** begin **
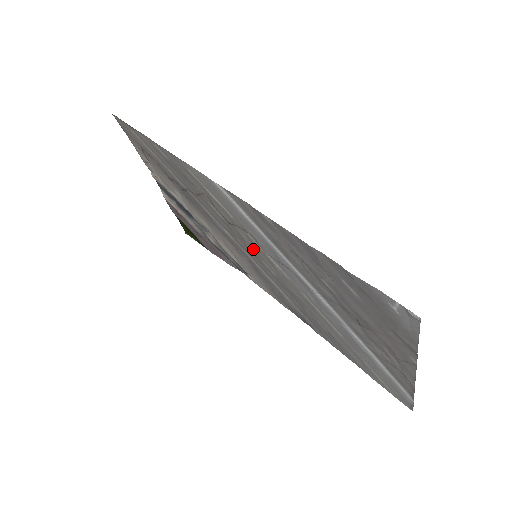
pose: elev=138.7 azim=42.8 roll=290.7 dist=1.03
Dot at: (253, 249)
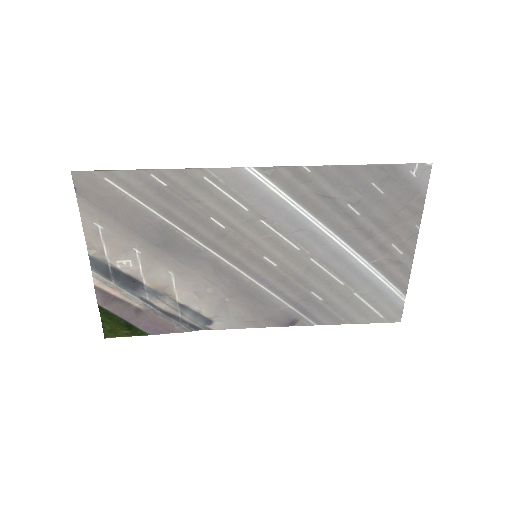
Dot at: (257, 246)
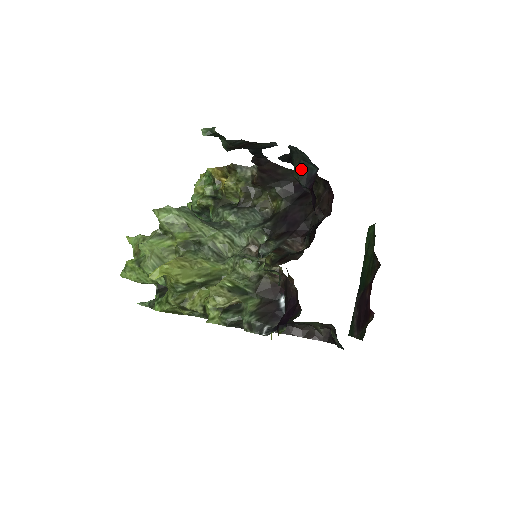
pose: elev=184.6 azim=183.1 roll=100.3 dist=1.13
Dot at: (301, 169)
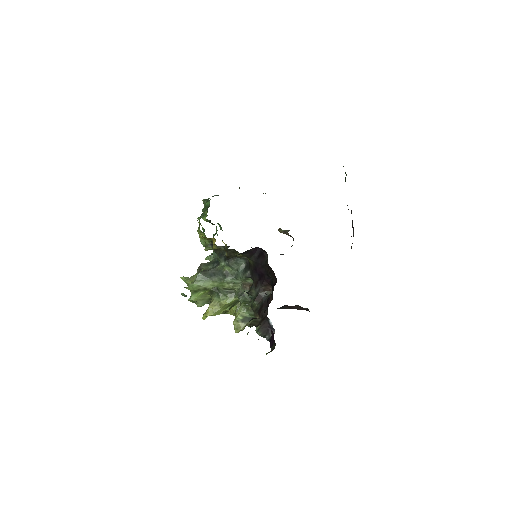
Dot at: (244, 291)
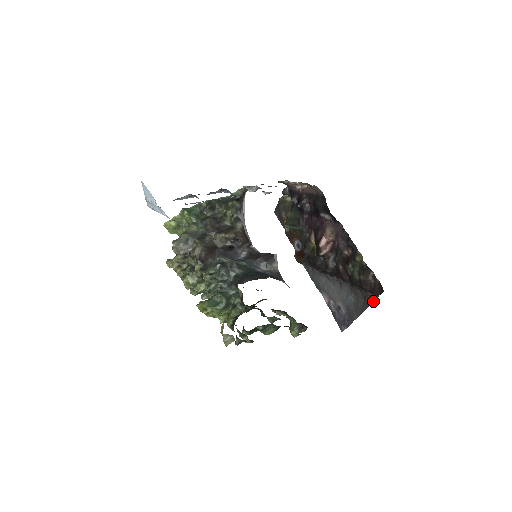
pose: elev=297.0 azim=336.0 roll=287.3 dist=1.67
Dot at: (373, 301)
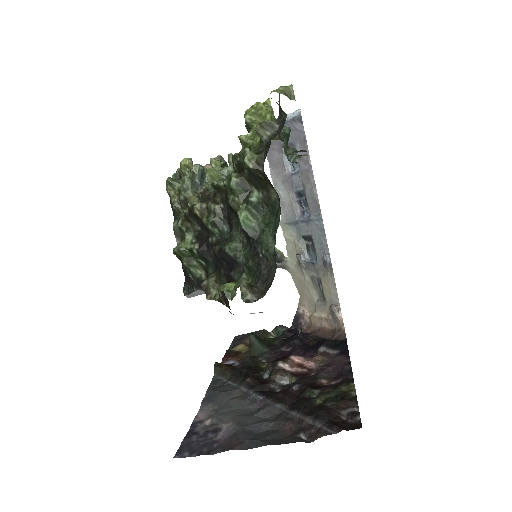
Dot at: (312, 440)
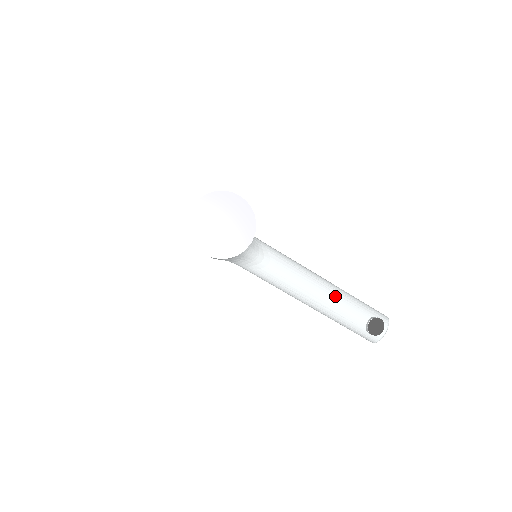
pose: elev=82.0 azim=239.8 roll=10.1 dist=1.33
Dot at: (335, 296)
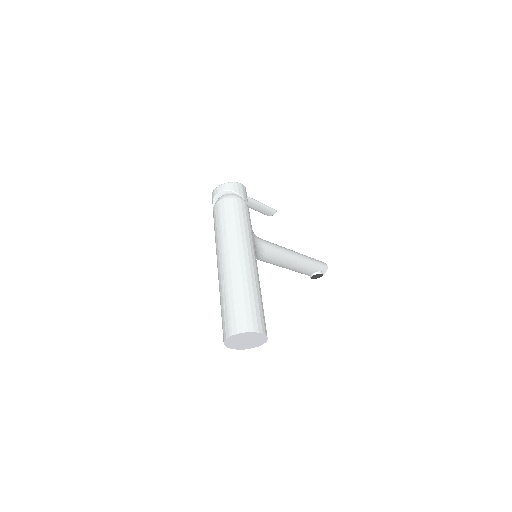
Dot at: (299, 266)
** end **
** begin **
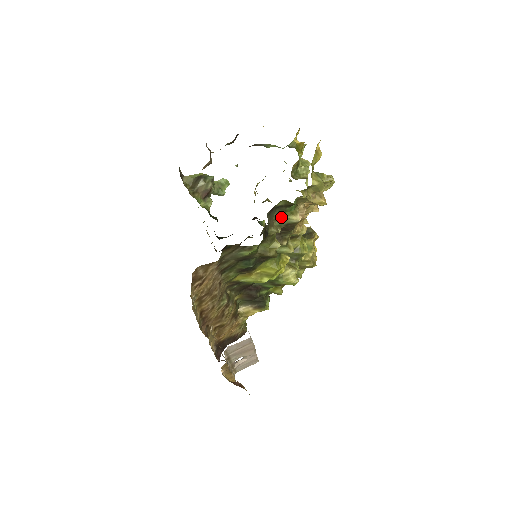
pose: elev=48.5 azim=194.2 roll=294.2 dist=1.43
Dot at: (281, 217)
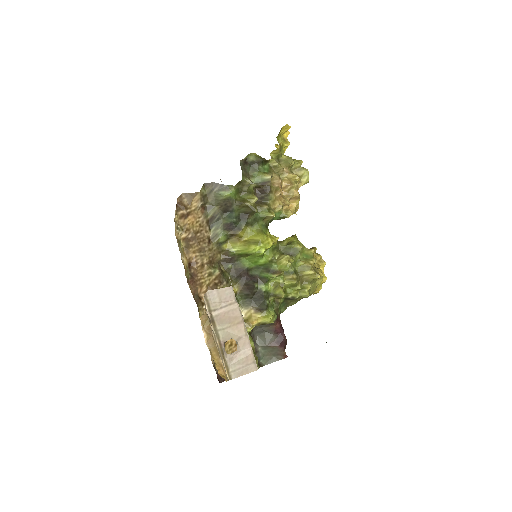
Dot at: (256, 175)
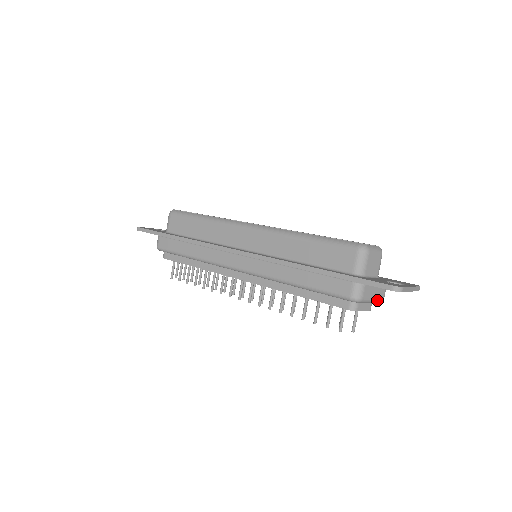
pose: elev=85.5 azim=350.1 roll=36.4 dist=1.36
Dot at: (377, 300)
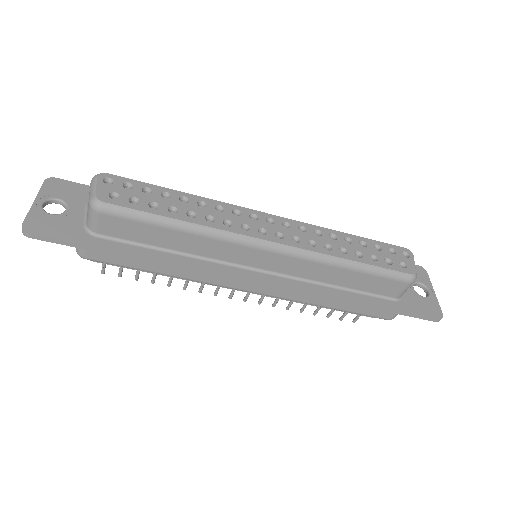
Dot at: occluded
** end **
Stated problem
Rewrite everything from the line containing "pose: elev=297.0 azim=336.0" down to the line containing "Dot at: (312, 440)", substituting "distance" for "dist" and changing nothing else. Leave the pictures out of your answer.

Solution below
pose: elev=297.0 azim=336.0 roll=287.3 distance=1.67
Dot at: (373, 301)
Dot at: (312, 440)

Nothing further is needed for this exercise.